Thomas Brennan, a professor of civil engineering at the College of New Jersey, discussed how using NTDAS data could aid in better planning of evacuation routes during wildfires, such as determining the location of first responders and traffic congestion in the area, including seasonal traffic. This and other data could lead to evacuating residents faster, new evacuation road signage, and better communication warning systems, he said.

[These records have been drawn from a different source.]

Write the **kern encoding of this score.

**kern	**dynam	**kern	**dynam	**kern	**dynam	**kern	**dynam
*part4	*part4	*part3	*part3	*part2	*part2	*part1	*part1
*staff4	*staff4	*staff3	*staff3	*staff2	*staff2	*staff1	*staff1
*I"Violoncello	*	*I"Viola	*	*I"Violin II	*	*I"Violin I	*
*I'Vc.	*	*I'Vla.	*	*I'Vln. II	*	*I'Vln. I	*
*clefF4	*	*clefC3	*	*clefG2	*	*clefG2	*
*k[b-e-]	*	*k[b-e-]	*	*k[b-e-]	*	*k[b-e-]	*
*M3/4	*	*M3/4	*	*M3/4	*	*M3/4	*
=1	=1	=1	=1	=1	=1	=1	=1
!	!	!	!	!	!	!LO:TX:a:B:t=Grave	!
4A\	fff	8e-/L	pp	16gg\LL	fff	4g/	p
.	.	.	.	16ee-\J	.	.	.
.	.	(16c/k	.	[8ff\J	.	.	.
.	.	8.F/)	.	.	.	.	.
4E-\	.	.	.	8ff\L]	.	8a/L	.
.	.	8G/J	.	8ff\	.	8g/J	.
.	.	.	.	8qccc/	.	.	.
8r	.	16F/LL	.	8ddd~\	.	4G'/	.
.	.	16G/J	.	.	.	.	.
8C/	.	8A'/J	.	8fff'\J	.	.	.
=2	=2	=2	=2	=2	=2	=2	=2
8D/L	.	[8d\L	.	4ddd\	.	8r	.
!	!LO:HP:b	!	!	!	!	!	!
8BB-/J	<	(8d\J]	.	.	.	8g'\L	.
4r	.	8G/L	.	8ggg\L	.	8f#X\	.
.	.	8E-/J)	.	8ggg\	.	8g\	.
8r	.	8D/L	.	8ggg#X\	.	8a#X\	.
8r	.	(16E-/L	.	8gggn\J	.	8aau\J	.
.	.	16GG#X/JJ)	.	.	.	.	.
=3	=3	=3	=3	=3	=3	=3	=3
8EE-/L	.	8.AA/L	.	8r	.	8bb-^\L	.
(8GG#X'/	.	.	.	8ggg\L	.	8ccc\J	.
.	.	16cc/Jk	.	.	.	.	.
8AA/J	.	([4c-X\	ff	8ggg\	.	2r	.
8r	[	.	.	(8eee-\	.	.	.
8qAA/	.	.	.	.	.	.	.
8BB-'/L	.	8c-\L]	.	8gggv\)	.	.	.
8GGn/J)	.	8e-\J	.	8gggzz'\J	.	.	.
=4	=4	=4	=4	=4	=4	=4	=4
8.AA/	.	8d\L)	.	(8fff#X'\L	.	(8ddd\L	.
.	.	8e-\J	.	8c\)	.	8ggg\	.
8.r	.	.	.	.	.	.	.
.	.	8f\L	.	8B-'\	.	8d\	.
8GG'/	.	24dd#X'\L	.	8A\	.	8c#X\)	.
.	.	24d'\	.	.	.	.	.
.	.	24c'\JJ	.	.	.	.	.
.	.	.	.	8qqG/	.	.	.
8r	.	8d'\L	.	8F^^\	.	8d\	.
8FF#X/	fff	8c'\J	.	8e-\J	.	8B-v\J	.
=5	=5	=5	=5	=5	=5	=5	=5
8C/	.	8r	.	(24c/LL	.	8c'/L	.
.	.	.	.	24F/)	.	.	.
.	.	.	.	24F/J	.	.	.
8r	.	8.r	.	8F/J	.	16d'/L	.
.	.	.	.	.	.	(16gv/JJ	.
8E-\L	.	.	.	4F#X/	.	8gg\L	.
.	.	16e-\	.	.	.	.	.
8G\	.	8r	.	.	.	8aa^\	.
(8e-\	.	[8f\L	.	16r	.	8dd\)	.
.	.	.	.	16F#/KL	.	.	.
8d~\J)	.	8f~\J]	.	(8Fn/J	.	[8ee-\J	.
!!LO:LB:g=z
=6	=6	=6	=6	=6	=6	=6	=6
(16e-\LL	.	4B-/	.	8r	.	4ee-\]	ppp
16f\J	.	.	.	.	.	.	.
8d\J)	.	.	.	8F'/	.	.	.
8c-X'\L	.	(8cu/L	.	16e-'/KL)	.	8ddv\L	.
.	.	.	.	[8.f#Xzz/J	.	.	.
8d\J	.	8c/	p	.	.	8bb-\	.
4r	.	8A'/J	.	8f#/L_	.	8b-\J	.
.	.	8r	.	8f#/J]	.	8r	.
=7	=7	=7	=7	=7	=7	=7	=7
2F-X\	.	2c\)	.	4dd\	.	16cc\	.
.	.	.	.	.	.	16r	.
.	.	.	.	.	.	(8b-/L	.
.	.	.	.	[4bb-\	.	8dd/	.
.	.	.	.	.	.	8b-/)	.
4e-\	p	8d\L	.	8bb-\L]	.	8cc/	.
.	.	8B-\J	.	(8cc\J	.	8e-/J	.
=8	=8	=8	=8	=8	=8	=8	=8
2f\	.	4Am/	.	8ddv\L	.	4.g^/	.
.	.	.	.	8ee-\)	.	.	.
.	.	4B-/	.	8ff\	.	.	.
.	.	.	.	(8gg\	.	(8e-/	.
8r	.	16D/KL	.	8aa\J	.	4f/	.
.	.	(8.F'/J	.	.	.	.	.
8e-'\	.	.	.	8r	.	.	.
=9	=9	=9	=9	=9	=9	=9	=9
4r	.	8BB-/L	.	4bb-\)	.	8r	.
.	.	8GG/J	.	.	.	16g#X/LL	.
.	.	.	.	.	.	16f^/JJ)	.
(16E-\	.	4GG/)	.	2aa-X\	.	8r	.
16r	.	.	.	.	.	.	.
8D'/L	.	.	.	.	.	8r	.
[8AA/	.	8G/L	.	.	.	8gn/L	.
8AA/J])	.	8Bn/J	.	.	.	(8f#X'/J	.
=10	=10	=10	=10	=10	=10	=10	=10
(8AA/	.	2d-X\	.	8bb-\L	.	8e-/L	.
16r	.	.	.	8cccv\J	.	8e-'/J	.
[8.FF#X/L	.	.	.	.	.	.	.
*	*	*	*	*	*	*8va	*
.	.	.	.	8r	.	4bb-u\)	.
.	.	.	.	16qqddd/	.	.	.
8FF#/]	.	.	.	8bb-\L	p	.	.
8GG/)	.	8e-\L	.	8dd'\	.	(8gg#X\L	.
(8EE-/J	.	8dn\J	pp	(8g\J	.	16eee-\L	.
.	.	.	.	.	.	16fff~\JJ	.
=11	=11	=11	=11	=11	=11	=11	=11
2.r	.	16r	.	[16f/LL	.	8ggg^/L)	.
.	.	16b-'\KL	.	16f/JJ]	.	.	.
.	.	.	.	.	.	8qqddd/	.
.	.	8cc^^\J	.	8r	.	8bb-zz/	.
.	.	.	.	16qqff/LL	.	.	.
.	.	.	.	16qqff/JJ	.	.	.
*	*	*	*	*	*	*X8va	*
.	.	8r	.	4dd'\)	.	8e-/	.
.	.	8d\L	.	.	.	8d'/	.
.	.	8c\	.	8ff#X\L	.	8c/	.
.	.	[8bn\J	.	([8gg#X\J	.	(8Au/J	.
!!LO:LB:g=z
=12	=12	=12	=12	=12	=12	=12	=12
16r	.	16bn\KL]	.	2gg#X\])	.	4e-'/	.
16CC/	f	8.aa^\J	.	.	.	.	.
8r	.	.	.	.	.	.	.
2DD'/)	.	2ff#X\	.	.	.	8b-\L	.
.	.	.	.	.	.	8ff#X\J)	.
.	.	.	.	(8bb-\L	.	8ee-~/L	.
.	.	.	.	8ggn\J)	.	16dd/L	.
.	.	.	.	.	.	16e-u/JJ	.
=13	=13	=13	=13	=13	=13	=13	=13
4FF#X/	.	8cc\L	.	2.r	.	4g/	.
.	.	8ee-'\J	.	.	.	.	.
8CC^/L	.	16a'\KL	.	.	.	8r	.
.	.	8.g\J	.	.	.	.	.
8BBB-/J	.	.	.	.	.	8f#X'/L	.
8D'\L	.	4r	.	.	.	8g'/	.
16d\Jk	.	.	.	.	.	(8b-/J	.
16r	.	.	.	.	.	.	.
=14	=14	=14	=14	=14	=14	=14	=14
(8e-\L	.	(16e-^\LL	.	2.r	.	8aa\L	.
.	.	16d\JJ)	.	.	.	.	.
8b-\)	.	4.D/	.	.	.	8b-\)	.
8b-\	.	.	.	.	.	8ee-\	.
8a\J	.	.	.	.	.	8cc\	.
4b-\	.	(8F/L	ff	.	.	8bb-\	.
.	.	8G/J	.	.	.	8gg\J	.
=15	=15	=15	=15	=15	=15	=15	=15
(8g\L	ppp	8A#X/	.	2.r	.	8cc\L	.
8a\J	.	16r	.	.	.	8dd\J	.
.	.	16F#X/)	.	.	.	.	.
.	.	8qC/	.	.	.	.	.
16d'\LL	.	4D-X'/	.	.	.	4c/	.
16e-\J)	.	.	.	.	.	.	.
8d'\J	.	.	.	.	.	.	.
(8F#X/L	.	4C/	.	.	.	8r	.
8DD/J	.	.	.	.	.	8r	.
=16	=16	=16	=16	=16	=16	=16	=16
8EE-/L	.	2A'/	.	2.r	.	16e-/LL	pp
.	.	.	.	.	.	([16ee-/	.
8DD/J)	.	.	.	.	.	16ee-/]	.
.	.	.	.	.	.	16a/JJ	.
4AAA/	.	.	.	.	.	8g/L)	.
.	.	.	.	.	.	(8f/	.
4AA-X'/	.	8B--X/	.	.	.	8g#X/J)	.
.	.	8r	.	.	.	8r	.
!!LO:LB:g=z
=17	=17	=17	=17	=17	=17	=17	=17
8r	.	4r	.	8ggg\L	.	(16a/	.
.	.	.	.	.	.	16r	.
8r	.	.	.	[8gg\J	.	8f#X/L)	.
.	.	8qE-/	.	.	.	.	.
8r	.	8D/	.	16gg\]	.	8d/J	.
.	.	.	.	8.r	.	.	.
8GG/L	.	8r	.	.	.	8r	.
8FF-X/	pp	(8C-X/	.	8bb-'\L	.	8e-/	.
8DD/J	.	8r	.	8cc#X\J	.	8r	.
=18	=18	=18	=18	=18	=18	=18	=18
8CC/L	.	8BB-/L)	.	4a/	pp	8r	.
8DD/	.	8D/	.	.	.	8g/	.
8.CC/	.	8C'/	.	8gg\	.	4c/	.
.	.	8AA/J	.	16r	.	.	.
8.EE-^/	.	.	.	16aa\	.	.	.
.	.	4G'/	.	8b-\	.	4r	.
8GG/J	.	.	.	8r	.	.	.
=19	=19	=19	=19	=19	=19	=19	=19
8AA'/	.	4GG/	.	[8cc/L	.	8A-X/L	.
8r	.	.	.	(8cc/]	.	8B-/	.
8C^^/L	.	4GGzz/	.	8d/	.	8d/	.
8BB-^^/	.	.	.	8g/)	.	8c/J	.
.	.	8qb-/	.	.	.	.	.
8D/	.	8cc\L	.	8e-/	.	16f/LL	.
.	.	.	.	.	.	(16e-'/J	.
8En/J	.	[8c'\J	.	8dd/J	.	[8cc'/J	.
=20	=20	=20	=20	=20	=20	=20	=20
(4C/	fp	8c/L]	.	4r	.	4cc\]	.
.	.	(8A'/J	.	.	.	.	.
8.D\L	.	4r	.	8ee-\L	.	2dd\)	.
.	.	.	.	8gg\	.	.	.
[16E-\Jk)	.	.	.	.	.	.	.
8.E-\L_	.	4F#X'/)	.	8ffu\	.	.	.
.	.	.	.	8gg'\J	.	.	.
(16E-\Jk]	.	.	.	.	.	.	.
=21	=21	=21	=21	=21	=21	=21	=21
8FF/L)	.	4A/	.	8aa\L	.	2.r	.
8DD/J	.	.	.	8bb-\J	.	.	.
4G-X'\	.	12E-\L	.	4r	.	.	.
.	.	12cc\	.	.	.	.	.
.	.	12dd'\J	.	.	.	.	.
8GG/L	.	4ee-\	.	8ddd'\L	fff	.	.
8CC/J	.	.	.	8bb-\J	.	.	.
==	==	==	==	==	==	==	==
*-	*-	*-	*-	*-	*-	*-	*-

“Traffic systems are super complex and very difficult to understand and model,” said presenter Jane MacFarlane, director of the Smart Cities and Sustainable Mobility Center at the University of California’s Institute of Transportation Studies, in Berkeley. “Now that we have datasets like these, that’s giving us a huge leg up in trying to use them for predictive modeling and also helping us with simulating things so that we can gain a better understanding.”

Watch this short demonstration about the National Transportation Data & Analytics Solutions platform.

“Transportation is a basic fabric of society,” Sayam says. “Understanding its impact is an imperative for better living. True to IEEE’s mission of advancing technology for humanity, NTDAS, with its interdisciplinary relevance, helps us understand the impact of transportation across several dimensions.”